As an exercise, transcribe the data below in full and exactly, omitting pictures.

---

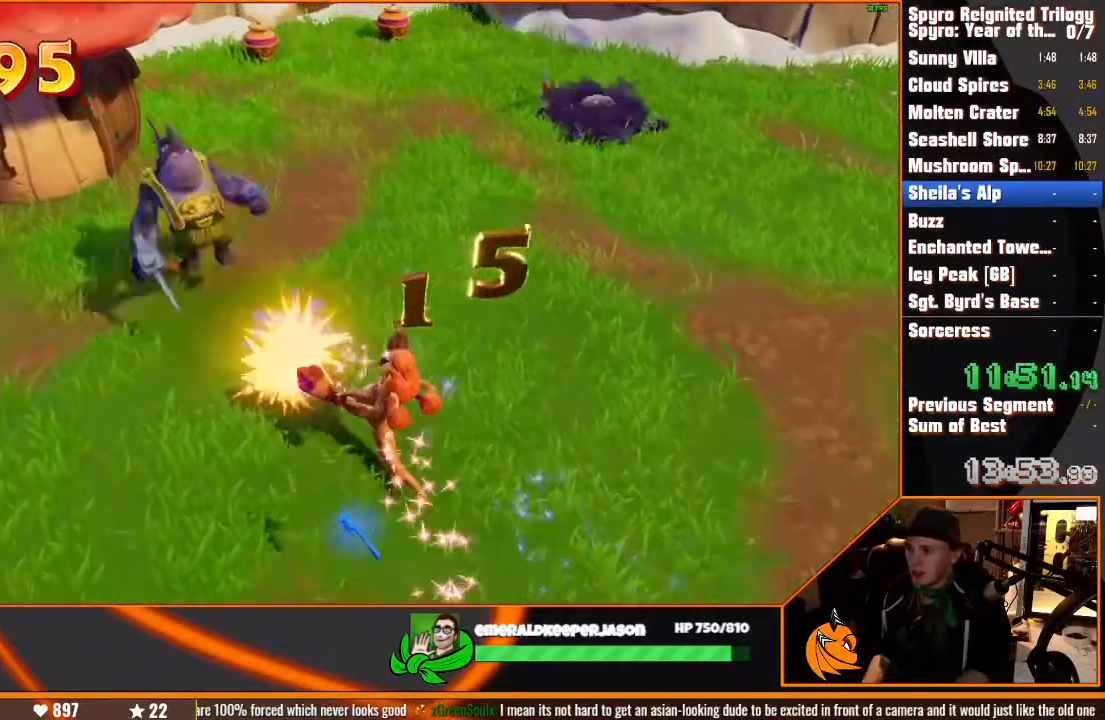
{"dt_ms": 500, "buttons": [], "left_stick": "up-left", "right_stick": "center", "button_events": []}
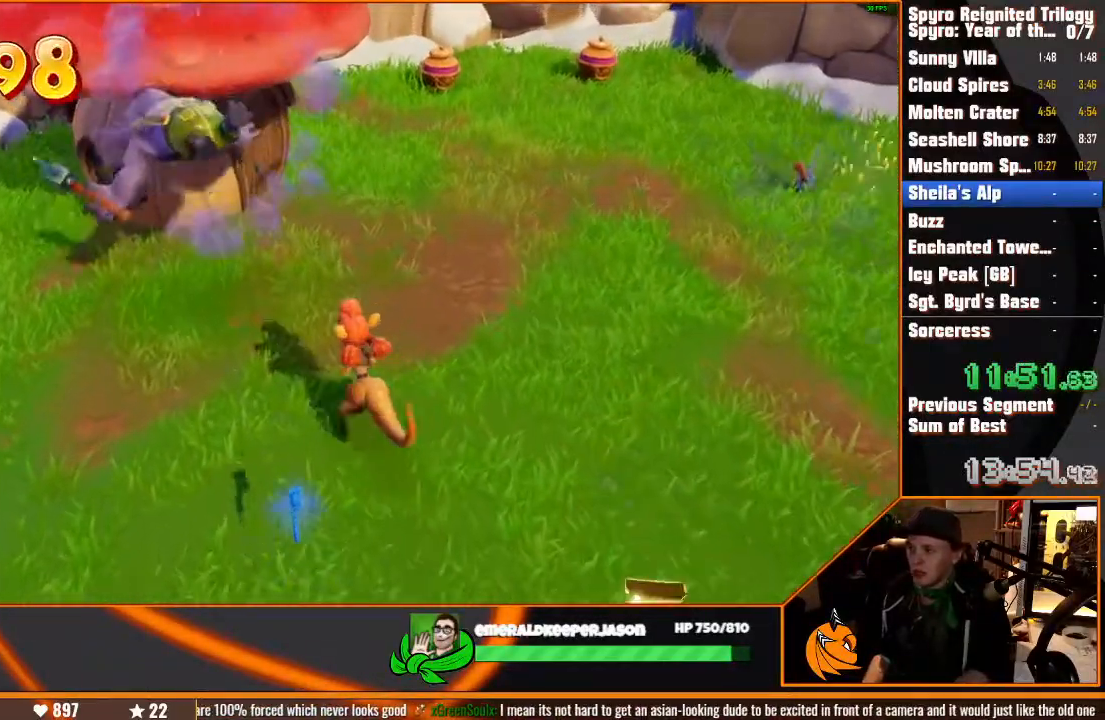
{"dt_ms": 500, "buttons": [], "left_stick": "up-left", "right_stick": "center", "button_events": []}
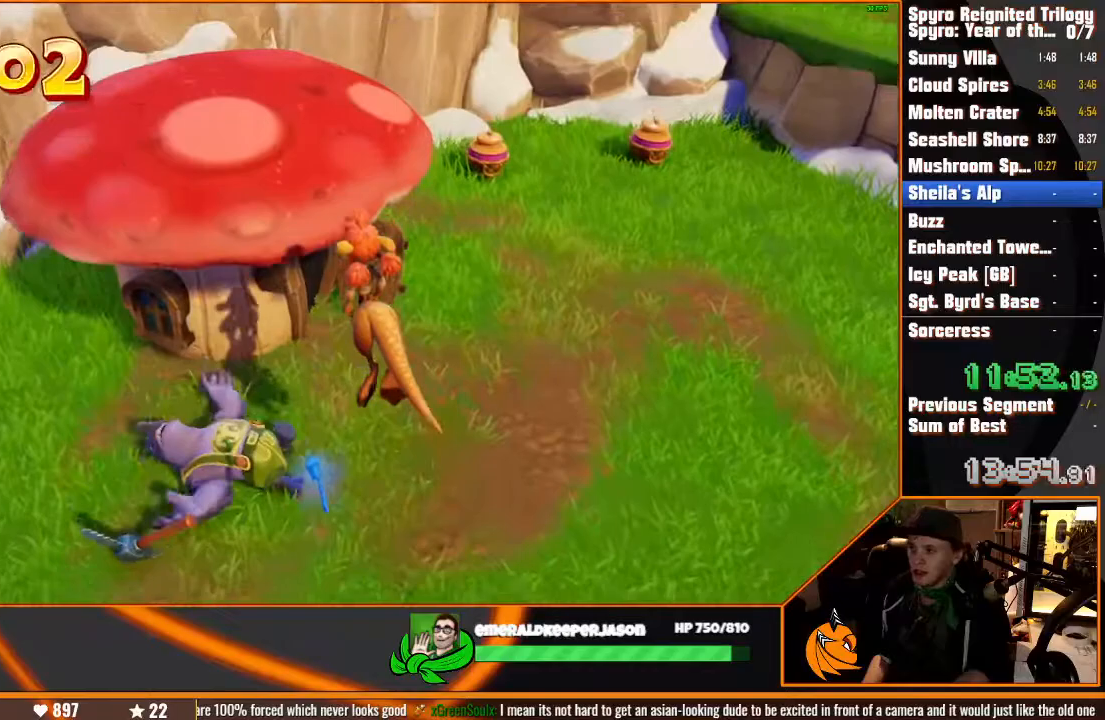
{"dt_ms": 500, "buttons": [], "left_stick": "up", "right_stick": "center", "button_events": []}
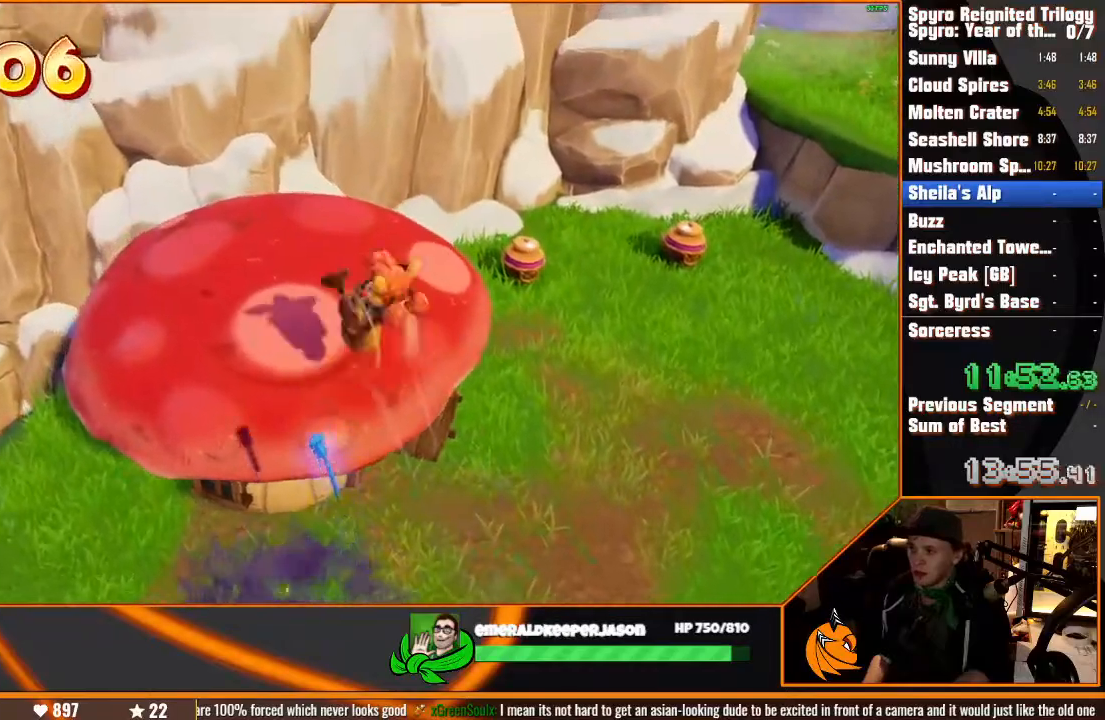
{"dt_ms": 500, "buttons": [], "left_stick": "up", "right_stick": "center", "button_events": []}
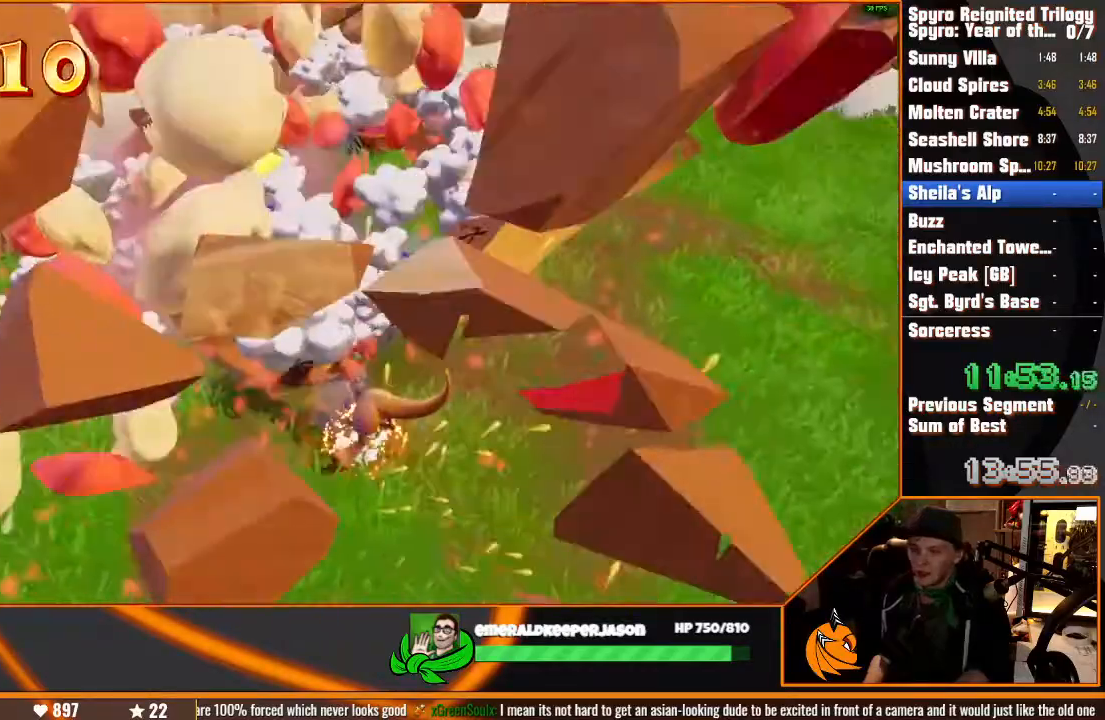
{"dt_ms": 500, "buttons": [], "left_stick": "up", "right_stick": "center"}
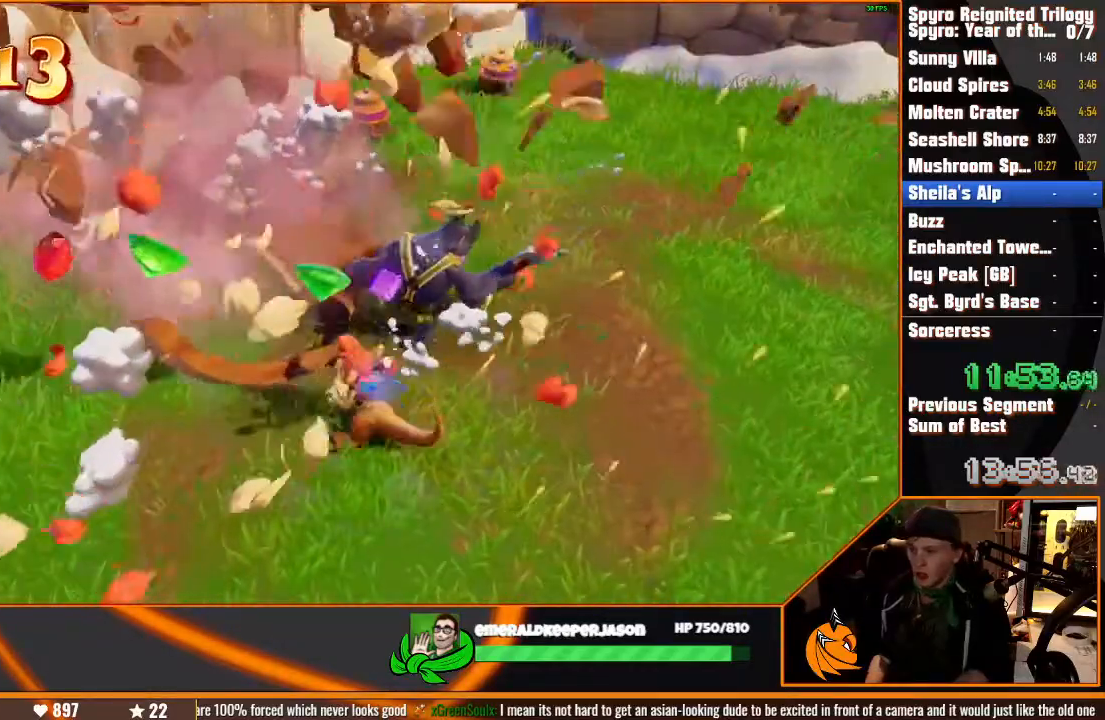
{"dt_ms": 500, "buttons": [], "left_stick": "up", "right_stick": "center", "button_events": []}
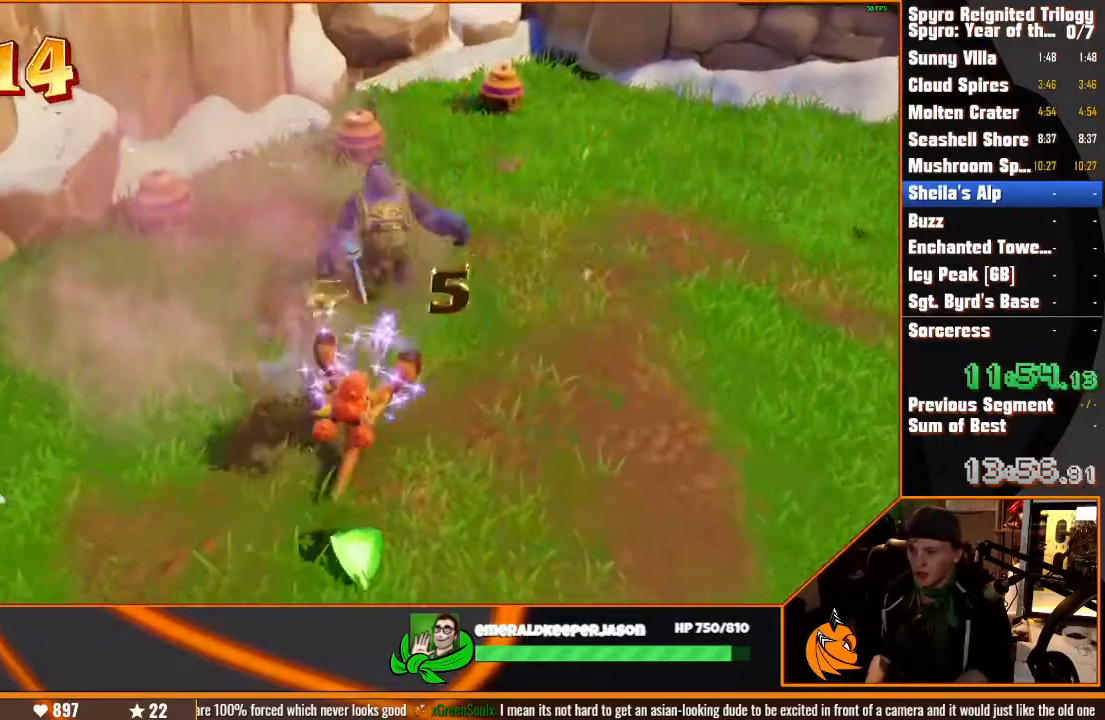
{"dt_ms": 500, "buttons": [], "left_stick": "up-right", "right_stick": "center", "button_events": []}
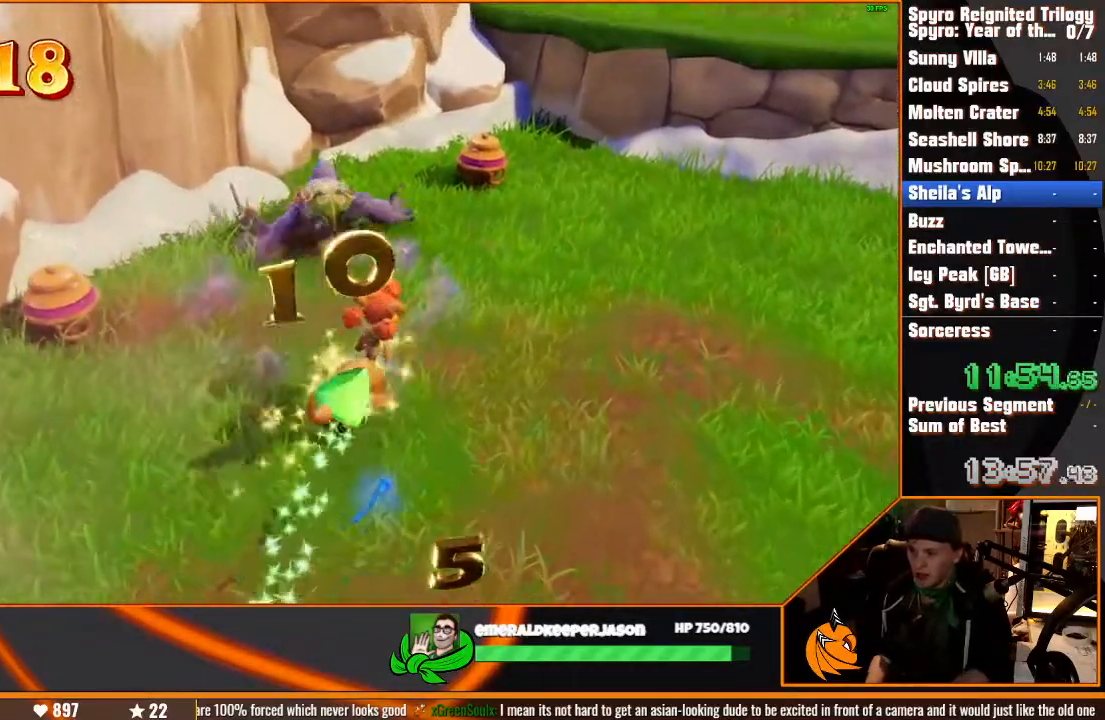
{"dt_ms": 500, "buttons": [], "left_stick": "up-right", "right_stick": "center"}
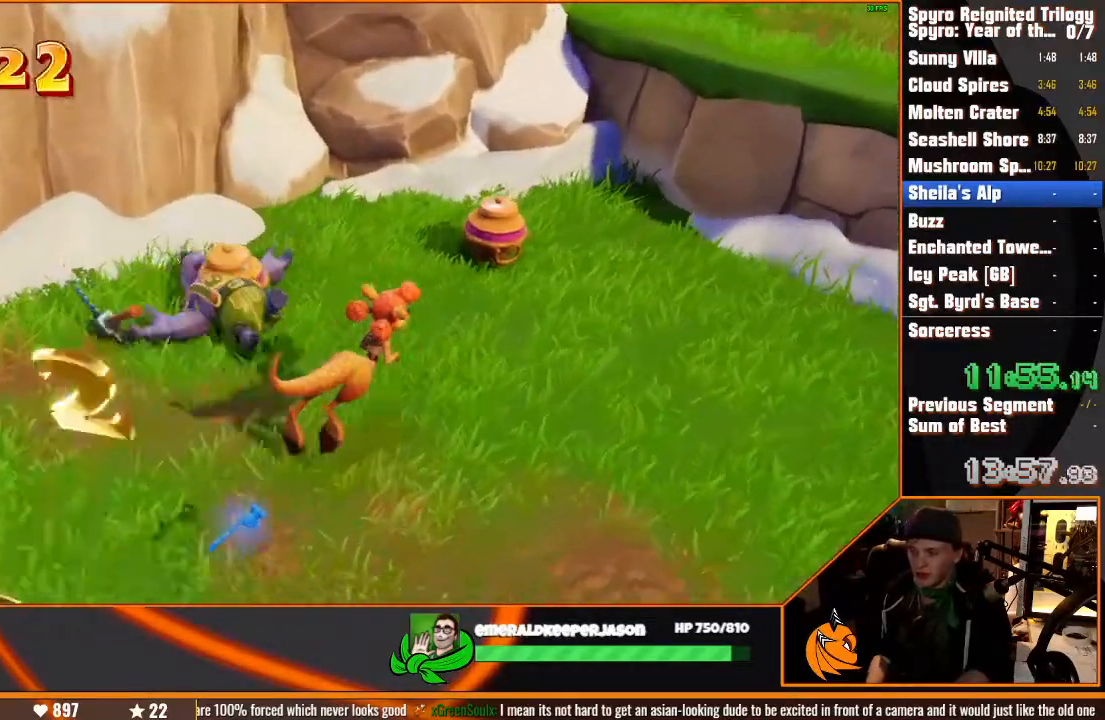
{"dt_ms": 500, "buttons": [], "left_stick": "up-left", "right_stick": "left"}
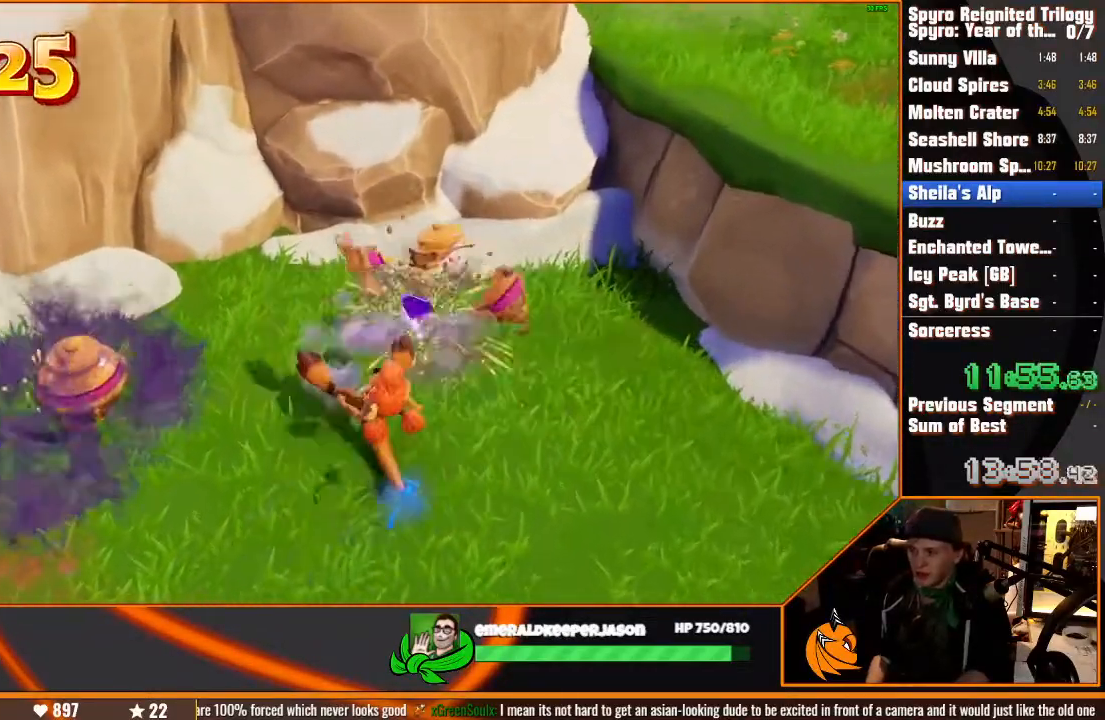
{"dt_ms": 500, "buttons": [], "left_stick": "up-left", "right_stick": "center", "button_events": []}
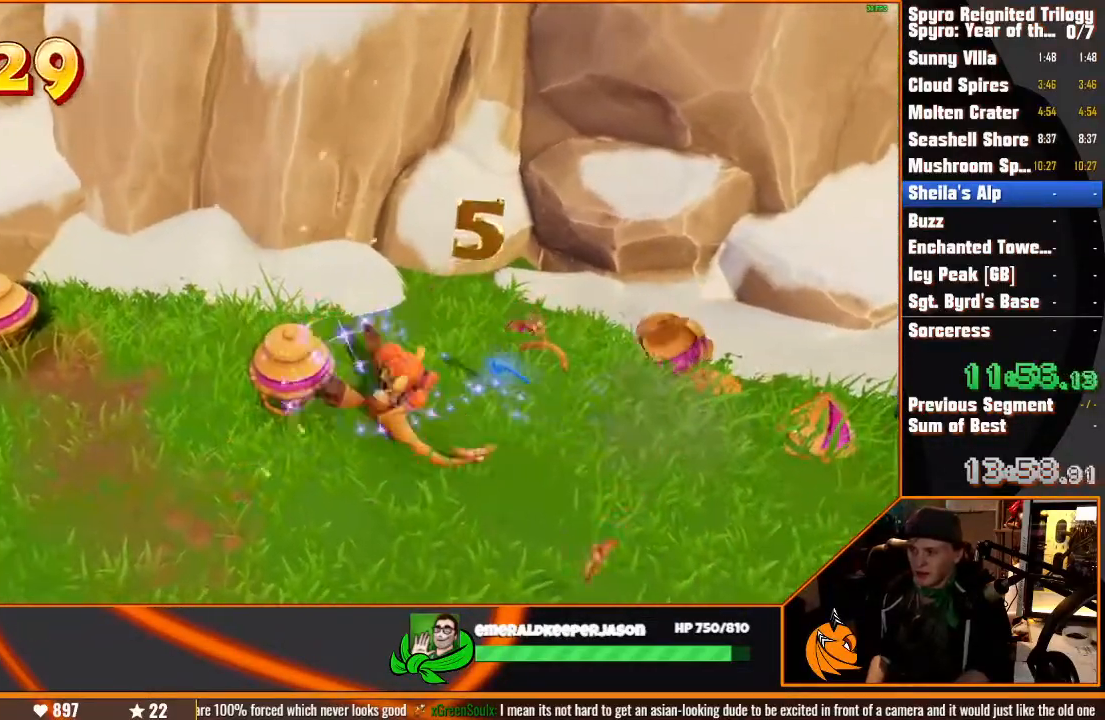
{"dt_ms": 500, "buttons": [], "left_stick": "up-left", "right_stick": "left", "button_events": []}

---

EXERCISE OUTPUT:
{"dt_ms": 500, "buttons": [], "left_stick": "up-left", "right_stick": "center", "button_events": []}
{"dt_ms": 500, "buttons": [], "left_stick": "up-left", "right_stick": "center", "button_events": []}
{"dt_ms": 500, "buttons": [], "left_stick": "up", "right_stick": "center", "button_events": []}
{"dt_ms": 500, "buttons": [], "left_stick": "up", "right_stick": "center", "button_events": []}
{"dt_ms": 500, "buttons": [], "left_stick": "up", "right_stick": "center"}
{"dt_ms": 500, "buttons": [], "left_stick": "up", "right_stick": "center", "button_events": []}
{"dt_ms": 500, "buttons": [], "left_stick": "up-right", "right_stick": "center", "button_events": []}
{"dt_ms": 500, "buttons": [], "left_stick": "up-right", "right_stick": "center"}
{"dt_ms": 500, "buttons": [], "left_stick": "up-left", "right_stick": "left"}
{"dt_ms": 500, "buttons": [], "left_stick": "up-left", "right_stick": "center", "button_events": []}
{"dt_ms": 500, "buttons": [], "left_stick": "up-left", "right_stick": "left", "button_events": []}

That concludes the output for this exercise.